Before copying, set the pictures aside; then repeat every line below verbatim.

Stored dataset items:

┌──

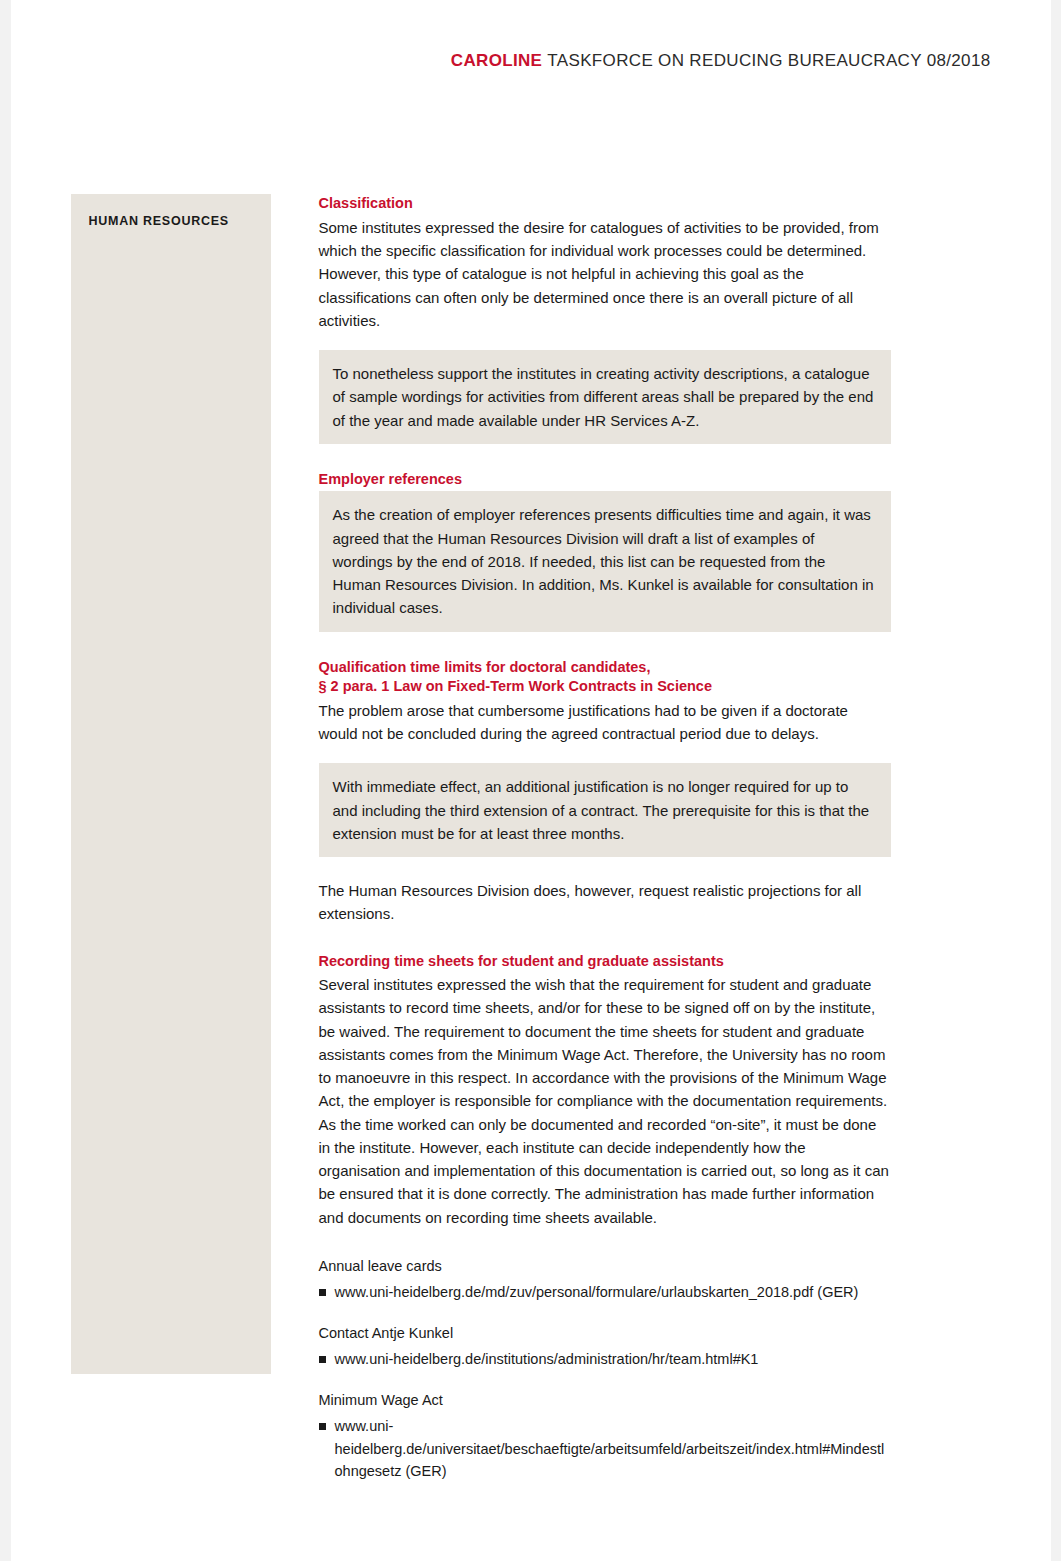CAROLINE TASKFORCE ON REDUCING BUREAUCRACY 08/2018
Human Resources
Classification
Some institutes expressed the desire for catalogues of activities to be provided, from which the specific classification for individual work processes could be determined. However, this type of catalogue is not helpful in achieving this goal as the classifications can often only be determined once there is an overall picture of all activities.
To nonetheless support the institutes in creating activity descriptions, a catalogue of sample wordings for activities from different areas shall be prepared by the end of the year and made available under HR Services A-Z.
Employer references
As the creation of employer references presents difficulties time and again, it was agreed that the Human Resources Division will draft a list of examples of wordings by the end of 2018. If needed, this list can be requested from the Human Resources Division. In addition, Ms. Kunkel is available for consultation in individual cases.
Qualification time limits for doctoral candidates,
§ 2 para. 1 Law on Fixed-Term Work Contracts in Science
The problem arose that cumbersome justifications had to be given if a doctorate would not be concluded during the agreed contractual period due to delays.
With immediate effect, an additional justification is no longer required for up to and including the third extension of a contract. The prerequisite for this is that the extension must be for at least three months.
The Human Resources Division does, however, request realistic projections for all extensions.
Recording time sheets for student and graduate assistants
Several institutes expressed the wish that the requirement for student and graduate assistants to record time sheets, and/or for these to be signed off on by the institute, be waived. The requirement to document the time sheets for student and graduate assistants comes from the Minimum Wage Act. Therefore, the University has no room to manoeuvre in this respect. In accordance with the provisions of the Minimum Wage Act, the employer is responsible for compliance with the documentation requirements. As the time worked can only be documented and recorded “on-site”, it must be done in the institute. However, each institute can decide independently how the organisation and implementation of this documentation is carried out, so long as it can be ensured that it is done correctly. The administration has made further information and documents on recording time sheets available.
Annual leave cards
www.uni-heidelberg.de/md/zuv/personal/formulare/urlaubskarten_2018.pdf (GER)
Contact Antje Kunkel
www.uni-heidelberg.de/institutions/administration/hr/team.html#K1
Minimum Wage Act
www.uni-heidelberg.de/universitaet/beschaeftigte/arbeitsumfeld/arbeitszeit/index.html#Mindestlohngesetz (GER)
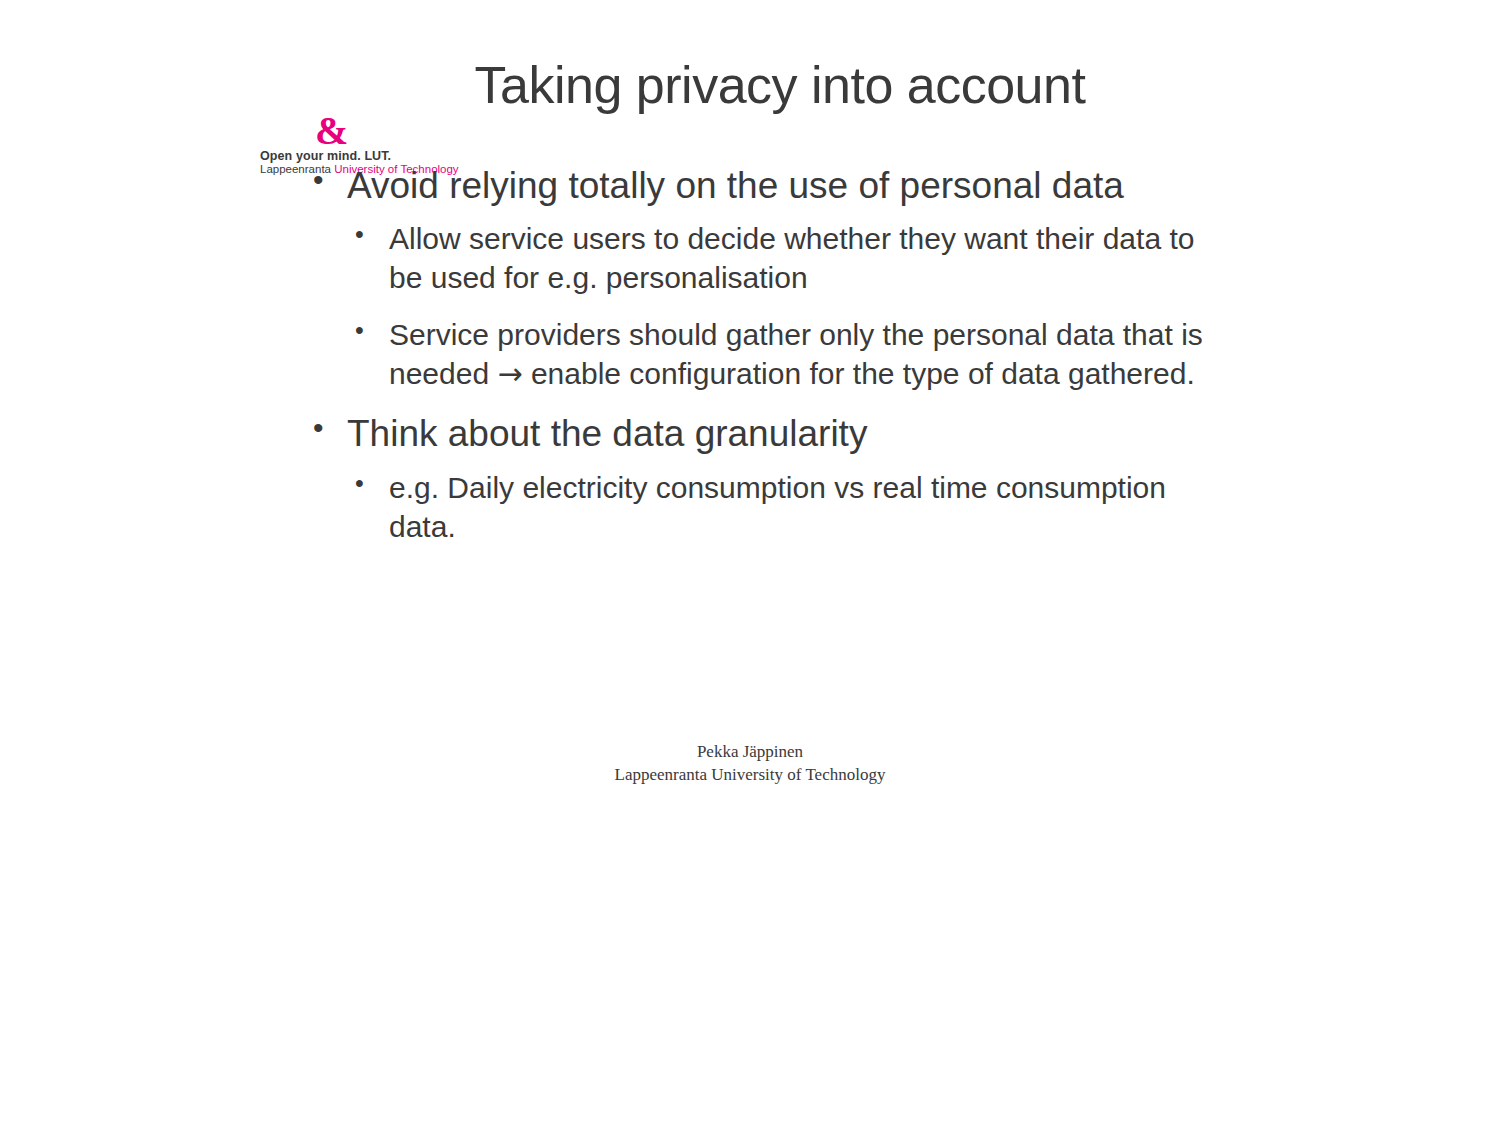& Open your mind. LUT.
Lappeenranta University of Technology
Taking privacy into account
Avoid relying totally on the use of personal data
Allow service users to decide whether they want their data to be used for e.g. personalisation
Service providers should gather only the personal data that is needed → enable configuration for the type of data gathered.
Think about the data granularity
e.g. Daily electricity consumption vs real time consumption data.
Pekka Jäppinen
Lappeenranta University of Technology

└──

● Task output:
CAROLINE TASKFORCE ON REDUCING BUREAUCRACY 08/2018
Human Resources
Classification
Some institutes expressed the desire for catalogues of activities to be provided, from which the specific classification for individual work processes could be determined. However, this type of catalogue is not helpful in achieving this goal as the classifications can often only be determined once there is an overall picture of all activities.
To nonetheless support the institutes in creating activity descriptions, a catalogue of sample wordings for activities from different areas shall be prepared by the end of the year and made available under HR Services A-Z.
Employer references
As the creation of employer references presents difficulties time and again, it was agreed that the Human Resources Division will draft a list of examples of wordings by the end of 2018. If needed, this list can be requested from the Human Resources Division. In addition, Ms. Kunkel is available for consultation in individual cases.
Qualification time limits for doctoral candidates,
§ 2 para. 1 Law on Fixed-Term Work Contracts in Science
The problem arose that cumbersome justifications had to be given if a doctorate would not be concluded during the agreed contractual period due to delays.
With immediate effect, an additional justification is no longer required for up to and including the third extension of a contract. The prerequisite for this is that the extension must be for at least three months.
The Human Resources Division does, however, request realistic projections for all extensions.
Recording time sheets for student and graduate assistants
Several institutes expressed the wish that the requirement for student and graduate assistants to record time sheets, and/or for these to be signed off on by the institute, be waived. The requirement to document the time sheets for student and graduate assistants comes from the Minimum Wage Act. Therefore, the University has no room to manoeuvre in this respect. In accordance with the provisions of the Minimum Wage Act, the employer is responsible for compliance with the documentation requirements. As the time worked can only be documented and recorded “on-site”, it must be done in the institute. However, each institute can decide independently how the organisation and implementation of this documentation is carried out, so long as it can be ensured that it is done correctly. The administration has made further information and documents on recording time sheets available.
Annual leave cards
www.uni-heidelberg.de/md/zuv/personal/formulare/urlaubskarten_2018.pdf (GER)
Contact Antje Kunkel
www.uni-heidelberg.de/institutions/administration/hr/team.html#K1
Minimum Wage Act
www.uni-heidelberg.de/universitaet/beschaeftigte/arbeitsumfeld/arbeitszeit/index.html#Mindestlohngesetz (GER)
& Open your mind. LUT.
Lappeenranta University of Technology
Taking privacy into account
Avoid relying totally on the use of personal data
Allow service users to decide whether they want their data to be used for e.g. personalisation
Service providers should gather only the personal data that is needed → enable configuration for the type of data gathered.
Think about the data granularity
e.g. Daily electricity consumption vs real time consumption data.
Pekka Jäppinen
Lappeenranta University of Technology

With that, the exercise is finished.